§ **What is needed**: Repeat the data exactly, so that every line matches the original.
:: Entries provided ::
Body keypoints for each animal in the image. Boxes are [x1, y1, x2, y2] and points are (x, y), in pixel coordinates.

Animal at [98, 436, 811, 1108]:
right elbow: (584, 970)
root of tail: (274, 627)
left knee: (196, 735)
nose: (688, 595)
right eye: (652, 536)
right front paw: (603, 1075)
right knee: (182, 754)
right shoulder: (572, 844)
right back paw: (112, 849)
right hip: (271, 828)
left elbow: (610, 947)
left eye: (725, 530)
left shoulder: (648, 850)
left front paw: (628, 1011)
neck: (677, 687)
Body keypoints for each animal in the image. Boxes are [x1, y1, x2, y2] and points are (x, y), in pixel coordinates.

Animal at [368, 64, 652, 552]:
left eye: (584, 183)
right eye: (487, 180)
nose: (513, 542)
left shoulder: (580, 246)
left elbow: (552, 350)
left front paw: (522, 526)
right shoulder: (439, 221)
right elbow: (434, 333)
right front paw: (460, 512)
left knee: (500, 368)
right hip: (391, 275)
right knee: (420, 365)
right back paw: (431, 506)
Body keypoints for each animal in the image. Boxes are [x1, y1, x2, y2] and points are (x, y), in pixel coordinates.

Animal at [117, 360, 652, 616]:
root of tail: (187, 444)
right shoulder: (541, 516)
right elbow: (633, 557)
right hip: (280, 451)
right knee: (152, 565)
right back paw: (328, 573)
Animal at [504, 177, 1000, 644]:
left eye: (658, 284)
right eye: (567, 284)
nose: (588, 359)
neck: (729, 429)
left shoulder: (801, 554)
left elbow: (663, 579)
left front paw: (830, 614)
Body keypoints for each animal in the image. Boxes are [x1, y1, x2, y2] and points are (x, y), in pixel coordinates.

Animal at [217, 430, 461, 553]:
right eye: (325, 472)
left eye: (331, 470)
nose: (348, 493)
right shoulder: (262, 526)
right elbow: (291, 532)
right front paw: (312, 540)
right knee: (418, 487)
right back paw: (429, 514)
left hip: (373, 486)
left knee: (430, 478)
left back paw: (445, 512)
:::
§ **Answer for this exercise**:
Body keypoints for each animal in the image. Boxes are [x1, y1, x2, y2] and points are (x, y), in pixel coordinates.

Animal at [98, 436, 811, 1108]:
right elbow: (584, 970)
root of tail: (274, 627)
left knee: (196, 735)
nose: (688, 595)
right eye: (652, 536)
right front paw: (603, 1075)
right knee: (182, 754)
right shoulder: (572, 844)
right back paw: (112, 849)
right hip: (271, 828)
left elbow: (610, 947)
left eye: (725, 530)
left shoulder: (648, 850)
left front paw: (628, 1011)
neck: (677, 687)
Body keypoints for each animal in the image. Boxes are [x1, y1, x2, y2] and points are (x, y), in pixel coordinates.

Animal at [368, 64, 652, 552]:
left eye: (584, 183)
right eye: (487, 180)
nose: (513, 542)
left shoulder: (580, 246)
left elbow: (552, 350)
left front paw: (522, 526)
right shoulder: (439, 221)
right elbow: (434, 333)
right front paw: (460, 512)
left knee: (500, 368)
right hip: (391, 275)
right knee: (420, 365)
right back paw: (431, 506)
Body keypoints for each animal in the image. Boxes are [x1, y1, x2, y2] and points are (x, y), in pixel coordinates.

Animal at [117, 360, 652, 616]:
root of tail: (187, 444)
right shoulder: (541, 516)
right elbow: (633, 557)
right hip: (280, 451)
right knee: (152, 565)
right back paw: (328, 573)
Animal at [504, 177, 1000, 644]:
left eye: (658, 284)
right eye: (567, 284)
nose: (588, 359)
neck: (729, 429)
left shoulder: (801, 554)
left elbow: (663, 579)
left front paw: (830, 614)
Body keypoints for each animal in the image. Boxes are [x1, y1, x2, y2] and points are (x, y), in pixel coordinates.

Animal at [217, 430, 461, 553]:
right eye: (325, 472)
left eye: (331, 470)
nose: (348, 493)
right shoulder: (262, 526)
right elbow: (291, 532)
right front paw: (312, 540)
right knee: (418, 487)
right back paw: (429, 514)
left hip: (373, 486)
left knee: (430, 478)
left back paw: (445, 512)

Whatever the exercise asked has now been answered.